I feel like I’m faking it, like I’m walking around pretending to be something I am still fighting to be, like I’m there already even though I have miles to go before I sleep. I’m working on being strong, and in the meantime, I’m pretending I am.

26 thoughts on “Faking It

  1. Melanie,
    You are aware of where you are, where you’ve been, and where you’re going. There’s no faking this: you have your head together.
    Le Clown


  2. I think the fact that you are able to at least project it on the outside shows some effort in your ability to keep working toward change. I know in my case my outside and my inside are a pretty consistent mess right now LOL.

    Keep on and it will be natural one day soon!


    • You should have seen me Sunday when I went to the store without fixing my hair and wearing the same clothes as Saturday. Sometimes I’m as much a mess on the outside as on the inside (but, thankfully, those days are fewer than they used to be).


  3. Melanie, This is Marcia from SCI.
    Here is one thing to always remember, you are not alone in your insecurities. Everyone has their own private hell. There is not a person on earth that doesn’t have something that they are insecure about. My insecurities to you or someone else might seem very laughable and vice versa, but to me it’s a monumental thing and a huge insecurity. I know you, your insecurities are all in your own head. They are not seen or perceived by others. You are doing a great job!!


    • Hi Marcia! Oh I’m so excited to hear from you here. How are you?

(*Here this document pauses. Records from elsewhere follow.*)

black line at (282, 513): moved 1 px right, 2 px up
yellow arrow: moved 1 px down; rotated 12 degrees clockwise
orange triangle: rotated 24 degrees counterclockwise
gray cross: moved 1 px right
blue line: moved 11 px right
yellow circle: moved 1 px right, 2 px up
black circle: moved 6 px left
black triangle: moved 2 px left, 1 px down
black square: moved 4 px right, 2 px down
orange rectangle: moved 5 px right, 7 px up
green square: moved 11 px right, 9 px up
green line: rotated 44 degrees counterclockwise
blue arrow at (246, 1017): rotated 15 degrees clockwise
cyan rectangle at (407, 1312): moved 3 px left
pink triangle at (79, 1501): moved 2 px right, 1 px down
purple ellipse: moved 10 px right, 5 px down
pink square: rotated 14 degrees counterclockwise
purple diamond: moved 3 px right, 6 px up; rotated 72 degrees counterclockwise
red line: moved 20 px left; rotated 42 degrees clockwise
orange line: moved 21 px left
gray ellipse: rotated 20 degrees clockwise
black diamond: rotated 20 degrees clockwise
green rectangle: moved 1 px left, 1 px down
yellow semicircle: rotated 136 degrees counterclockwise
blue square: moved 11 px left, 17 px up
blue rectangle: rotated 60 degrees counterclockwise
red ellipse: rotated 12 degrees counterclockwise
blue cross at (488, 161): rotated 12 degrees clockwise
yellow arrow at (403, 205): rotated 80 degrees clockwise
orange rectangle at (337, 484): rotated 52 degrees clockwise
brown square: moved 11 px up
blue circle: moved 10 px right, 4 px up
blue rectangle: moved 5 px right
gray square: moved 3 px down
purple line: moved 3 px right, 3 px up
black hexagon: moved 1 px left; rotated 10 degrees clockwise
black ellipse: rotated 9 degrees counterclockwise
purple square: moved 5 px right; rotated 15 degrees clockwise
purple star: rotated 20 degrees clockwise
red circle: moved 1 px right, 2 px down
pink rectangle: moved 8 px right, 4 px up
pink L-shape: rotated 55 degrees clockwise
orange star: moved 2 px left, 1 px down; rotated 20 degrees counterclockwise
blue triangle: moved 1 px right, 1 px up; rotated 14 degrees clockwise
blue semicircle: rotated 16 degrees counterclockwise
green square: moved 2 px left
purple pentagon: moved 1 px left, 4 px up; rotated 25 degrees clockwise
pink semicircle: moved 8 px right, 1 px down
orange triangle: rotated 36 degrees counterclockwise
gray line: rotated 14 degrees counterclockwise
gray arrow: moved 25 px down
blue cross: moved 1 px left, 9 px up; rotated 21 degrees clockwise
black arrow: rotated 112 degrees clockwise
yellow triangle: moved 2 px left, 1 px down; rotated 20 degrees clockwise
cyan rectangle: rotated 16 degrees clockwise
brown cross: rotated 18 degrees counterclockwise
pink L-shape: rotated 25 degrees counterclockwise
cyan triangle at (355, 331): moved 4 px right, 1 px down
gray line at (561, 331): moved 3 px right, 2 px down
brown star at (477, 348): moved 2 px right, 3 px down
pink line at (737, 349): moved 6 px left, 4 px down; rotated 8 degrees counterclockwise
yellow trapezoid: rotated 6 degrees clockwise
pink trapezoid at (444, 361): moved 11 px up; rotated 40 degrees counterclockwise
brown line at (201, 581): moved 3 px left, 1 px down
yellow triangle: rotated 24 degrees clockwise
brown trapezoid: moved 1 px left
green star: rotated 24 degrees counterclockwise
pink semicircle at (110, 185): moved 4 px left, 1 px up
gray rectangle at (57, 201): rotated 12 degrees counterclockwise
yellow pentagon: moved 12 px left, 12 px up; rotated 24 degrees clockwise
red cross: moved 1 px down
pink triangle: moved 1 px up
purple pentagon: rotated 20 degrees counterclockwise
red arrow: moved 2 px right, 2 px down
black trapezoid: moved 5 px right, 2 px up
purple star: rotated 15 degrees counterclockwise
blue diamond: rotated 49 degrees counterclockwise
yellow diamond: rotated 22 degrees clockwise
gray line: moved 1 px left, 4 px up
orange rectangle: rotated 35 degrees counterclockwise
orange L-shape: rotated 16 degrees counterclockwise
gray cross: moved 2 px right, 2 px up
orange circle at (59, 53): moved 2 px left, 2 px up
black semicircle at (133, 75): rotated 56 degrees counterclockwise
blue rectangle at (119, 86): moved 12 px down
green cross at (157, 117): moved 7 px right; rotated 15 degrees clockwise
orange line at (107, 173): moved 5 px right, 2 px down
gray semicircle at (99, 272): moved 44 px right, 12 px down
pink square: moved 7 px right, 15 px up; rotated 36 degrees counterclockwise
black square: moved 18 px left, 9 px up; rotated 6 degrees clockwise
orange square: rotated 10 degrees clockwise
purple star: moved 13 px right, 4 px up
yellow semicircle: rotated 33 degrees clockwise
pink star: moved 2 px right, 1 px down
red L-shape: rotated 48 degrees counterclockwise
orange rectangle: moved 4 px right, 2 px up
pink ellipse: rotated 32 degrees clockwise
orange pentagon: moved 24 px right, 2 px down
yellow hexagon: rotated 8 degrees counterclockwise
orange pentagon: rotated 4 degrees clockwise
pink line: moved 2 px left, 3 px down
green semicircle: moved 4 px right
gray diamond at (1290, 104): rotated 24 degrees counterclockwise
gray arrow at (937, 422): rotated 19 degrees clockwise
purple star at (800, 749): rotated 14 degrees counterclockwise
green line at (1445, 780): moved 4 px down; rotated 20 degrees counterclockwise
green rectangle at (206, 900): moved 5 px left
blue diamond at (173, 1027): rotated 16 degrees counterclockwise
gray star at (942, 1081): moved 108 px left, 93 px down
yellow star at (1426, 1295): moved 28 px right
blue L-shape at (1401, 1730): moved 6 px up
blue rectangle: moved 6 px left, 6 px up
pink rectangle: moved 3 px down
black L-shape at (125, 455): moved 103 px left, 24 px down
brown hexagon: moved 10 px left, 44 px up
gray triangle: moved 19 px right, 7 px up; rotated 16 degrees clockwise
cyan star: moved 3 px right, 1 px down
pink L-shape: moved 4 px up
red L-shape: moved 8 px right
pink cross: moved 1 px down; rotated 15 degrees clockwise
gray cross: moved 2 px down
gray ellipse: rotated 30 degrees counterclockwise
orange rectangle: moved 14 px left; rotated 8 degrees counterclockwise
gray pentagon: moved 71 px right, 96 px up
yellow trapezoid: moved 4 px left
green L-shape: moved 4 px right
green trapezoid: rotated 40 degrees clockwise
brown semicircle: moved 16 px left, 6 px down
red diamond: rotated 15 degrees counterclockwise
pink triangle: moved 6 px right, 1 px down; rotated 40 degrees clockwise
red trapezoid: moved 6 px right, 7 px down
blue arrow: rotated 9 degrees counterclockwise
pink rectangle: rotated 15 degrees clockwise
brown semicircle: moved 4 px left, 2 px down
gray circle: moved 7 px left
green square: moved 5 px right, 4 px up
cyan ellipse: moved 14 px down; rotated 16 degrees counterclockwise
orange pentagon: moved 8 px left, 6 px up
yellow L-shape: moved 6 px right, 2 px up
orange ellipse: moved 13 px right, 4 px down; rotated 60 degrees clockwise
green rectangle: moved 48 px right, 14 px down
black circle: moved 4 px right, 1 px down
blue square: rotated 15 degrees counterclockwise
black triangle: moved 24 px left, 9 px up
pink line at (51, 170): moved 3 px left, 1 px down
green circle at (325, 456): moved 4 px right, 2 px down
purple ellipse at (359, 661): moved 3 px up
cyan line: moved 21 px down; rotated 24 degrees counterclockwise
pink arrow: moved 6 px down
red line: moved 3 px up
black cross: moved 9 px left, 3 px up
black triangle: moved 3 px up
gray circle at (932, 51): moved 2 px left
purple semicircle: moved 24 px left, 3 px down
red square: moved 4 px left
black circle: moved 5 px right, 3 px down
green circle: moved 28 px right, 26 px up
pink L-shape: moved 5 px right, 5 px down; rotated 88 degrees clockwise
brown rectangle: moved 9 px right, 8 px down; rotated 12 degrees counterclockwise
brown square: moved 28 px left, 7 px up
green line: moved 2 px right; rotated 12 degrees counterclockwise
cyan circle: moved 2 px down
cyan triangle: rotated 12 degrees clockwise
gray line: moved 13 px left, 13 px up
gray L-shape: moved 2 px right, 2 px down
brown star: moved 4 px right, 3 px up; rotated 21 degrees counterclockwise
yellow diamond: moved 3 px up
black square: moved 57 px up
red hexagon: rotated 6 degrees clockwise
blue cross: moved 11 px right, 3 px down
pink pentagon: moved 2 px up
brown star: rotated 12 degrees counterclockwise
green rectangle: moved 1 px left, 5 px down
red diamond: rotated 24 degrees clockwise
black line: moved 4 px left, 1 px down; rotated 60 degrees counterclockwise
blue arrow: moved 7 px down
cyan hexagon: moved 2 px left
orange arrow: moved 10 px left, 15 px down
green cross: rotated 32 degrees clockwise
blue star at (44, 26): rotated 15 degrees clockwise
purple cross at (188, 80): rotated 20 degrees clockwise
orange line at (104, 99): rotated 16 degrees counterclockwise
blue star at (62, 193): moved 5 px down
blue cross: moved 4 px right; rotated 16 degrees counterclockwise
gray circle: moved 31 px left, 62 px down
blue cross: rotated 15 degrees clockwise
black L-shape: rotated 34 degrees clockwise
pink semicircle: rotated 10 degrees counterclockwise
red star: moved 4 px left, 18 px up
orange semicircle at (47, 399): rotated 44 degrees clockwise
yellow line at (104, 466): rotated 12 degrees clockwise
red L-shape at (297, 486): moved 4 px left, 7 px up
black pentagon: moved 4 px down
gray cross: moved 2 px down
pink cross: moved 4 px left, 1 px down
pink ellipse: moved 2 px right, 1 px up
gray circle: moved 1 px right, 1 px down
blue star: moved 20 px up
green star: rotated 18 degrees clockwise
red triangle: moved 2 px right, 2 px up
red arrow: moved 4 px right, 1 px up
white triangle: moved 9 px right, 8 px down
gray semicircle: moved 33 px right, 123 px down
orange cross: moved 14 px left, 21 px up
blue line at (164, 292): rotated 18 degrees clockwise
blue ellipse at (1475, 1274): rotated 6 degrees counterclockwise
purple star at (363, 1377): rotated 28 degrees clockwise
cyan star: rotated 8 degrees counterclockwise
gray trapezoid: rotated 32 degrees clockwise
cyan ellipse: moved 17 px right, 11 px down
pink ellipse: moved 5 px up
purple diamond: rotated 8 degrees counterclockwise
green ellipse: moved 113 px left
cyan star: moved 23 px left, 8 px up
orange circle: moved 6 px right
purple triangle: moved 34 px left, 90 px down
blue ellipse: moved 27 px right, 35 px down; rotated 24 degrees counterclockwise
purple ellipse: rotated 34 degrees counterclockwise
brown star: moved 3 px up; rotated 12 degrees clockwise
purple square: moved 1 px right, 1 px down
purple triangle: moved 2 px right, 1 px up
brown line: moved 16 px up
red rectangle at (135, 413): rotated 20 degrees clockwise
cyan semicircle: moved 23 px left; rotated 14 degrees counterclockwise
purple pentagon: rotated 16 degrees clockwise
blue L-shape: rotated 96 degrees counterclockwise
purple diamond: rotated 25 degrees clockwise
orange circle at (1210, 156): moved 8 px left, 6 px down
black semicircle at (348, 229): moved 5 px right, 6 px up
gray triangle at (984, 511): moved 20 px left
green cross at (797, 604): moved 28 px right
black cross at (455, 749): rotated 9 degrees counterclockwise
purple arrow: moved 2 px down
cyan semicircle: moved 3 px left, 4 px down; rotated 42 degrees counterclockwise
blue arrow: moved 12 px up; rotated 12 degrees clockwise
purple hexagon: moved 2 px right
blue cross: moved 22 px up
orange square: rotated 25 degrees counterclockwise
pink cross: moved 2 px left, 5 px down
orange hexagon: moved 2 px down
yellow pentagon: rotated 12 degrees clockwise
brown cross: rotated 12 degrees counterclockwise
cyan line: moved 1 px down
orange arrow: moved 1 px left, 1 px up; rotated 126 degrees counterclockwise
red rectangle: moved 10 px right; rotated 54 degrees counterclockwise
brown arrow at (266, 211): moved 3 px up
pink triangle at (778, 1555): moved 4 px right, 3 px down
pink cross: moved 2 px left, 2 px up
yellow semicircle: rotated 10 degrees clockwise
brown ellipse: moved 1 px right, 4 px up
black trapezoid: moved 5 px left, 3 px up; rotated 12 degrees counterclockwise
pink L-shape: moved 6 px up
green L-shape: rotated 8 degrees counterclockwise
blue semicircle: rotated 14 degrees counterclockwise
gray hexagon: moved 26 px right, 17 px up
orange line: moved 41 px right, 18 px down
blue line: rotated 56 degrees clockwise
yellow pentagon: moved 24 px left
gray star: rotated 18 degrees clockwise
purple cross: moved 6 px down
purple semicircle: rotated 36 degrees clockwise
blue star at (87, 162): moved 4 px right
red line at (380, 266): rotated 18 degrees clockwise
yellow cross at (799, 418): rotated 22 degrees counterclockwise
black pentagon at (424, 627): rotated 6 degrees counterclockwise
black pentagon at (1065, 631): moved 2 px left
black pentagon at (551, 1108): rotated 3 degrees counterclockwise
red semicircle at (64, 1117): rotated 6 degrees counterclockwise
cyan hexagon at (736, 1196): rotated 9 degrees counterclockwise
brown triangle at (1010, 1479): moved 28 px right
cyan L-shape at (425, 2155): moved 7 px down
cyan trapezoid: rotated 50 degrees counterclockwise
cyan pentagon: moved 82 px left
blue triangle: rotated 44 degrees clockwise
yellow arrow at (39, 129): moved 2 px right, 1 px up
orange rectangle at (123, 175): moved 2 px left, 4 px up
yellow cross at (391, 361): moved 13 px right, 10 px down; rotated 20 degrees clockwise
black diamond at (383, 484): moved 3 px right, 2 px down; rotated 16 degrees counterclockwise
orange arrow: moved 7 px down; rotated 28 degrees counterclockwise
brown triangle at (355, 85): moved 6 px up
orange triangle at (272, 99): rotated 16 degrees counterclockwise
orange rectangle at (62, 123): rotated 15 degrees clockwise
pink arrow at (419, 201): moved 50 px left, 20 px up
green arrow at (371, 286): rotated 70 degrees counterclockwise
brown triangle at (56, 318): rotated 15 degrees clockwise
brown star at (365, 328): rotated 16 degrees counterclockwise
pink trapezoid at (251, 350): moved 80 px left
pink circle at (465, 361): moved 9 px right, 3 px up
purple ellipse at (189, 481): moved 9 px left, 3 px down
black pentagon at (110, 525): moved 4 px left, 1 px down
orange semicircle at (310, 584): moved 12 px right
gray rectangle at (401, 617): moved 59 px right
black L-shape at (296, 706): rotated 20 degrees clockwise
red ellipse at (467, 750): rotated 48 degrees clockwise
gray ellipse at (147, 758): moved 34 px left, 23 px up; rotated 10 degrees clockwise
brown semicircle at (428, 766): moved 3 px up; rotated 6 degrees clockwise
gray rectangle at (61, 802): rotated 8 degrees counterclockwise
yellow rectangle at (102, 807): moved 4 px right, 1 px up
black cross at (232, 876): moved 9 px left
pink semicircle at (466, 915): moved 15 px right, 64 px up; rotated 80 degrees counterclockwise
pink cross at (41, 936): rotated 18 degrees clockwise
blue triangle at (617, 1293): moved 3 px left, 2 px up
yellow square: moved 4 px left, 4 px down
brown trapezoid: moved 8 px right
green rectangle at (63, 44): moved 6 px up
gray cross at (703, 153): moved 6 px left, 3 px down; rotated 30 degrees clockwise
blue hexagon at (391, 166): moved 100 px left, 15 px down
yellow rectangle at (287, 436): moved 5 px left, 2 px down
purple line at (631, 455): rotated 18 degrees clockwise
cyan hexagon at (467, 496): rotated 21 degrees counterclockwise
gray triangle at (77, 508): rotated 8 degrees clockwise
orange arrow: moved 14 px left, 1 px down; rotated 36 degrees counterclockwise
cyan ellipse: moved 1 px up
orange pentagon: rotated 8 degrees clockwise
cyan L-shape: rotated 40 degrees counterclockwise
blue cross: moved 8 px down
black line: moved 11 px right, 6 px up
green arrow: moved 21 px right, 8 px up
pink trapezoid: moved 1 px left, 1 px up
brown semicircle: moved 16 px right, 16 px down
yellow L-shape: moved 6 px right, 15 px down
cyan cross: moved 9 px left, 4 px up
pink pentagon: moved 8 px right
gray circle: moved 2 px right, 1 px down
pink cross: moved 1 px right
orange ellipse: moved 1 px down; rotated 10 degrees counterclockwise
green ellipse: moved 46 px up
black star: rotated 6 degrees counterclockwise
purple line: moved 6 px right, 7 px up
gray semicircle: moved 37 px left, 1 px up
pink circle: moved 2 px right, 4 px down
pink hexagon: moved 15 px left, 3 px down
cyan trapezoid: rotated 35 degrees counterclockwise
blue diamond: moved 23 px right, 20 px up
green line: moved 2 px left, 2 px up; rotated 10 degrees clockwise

      I know what I struggle with is different from what others struggle with, but underneath it all we all struggle with something. Thank you so much for your pep talk. 🙂


    • I think Sofia Leo summed it up nicely – we’ve got to fake it til we make it. If I looked how I felt, holy shit, no one would want to sit by me at the lunch table.


      • Agreed.

        Your post is more me 10 years ago than me today since I have no dress code for work anymore. I hardly ever wear heels, but I do wear dresses mostly on the weekend. These days, I get more dressed up outside of work than for it.


        • I just live in dresses. I love dresses, but the ones for work are seriously fancier than the ones for play. That, and I almost always wear my boots for play and heels for work.


          • I few summers ago, I discovered that skirts are way cooler than shorts in a broiling LA summer. Then last year, I took it a step further and discovered that dresses are way cooler than skirts. Outside of work, that’s pretty much all I wear. The funny thing is, I haven’t worn one to work at all because it’s always freezing in here. I dress up more outside of work.


            • I hear ya. This southern summer humidity requires cool clothing. I feel cooler in skirts and dresses too, both definitions of cooler too.
              I still wear them to the office, even though it’s a meat locker in here. I keep a black sweater and a white sweater in my desk drawer to battle the chill.


            • That’s not a bad idea. I have the blood of a lizard so it makes it difficult to dress in the summer when it’s a billion degrees out there and subzero inside.


  4. I feel you, Mel.

    I once had a mentor who approached me and said, “You have no idea what you are doing, do you?”
    I was floored.
    “You see right through me. I have no idea what I am doing,” I answered.
    “Let me tell you a secret,” he said. “Neither does anyone else. Don’t let them fool you.”
    Everyone fakes it, even those who make it. Let’s make a badge that reads “I’m faking it.” It will probably go viral. {{{Hugs}}} Kozo


    • Yes! You’ll finally get your viral post.
      But you’re right. We’re all faking it. It gives us and others the confidence we need to continue with our daily lives.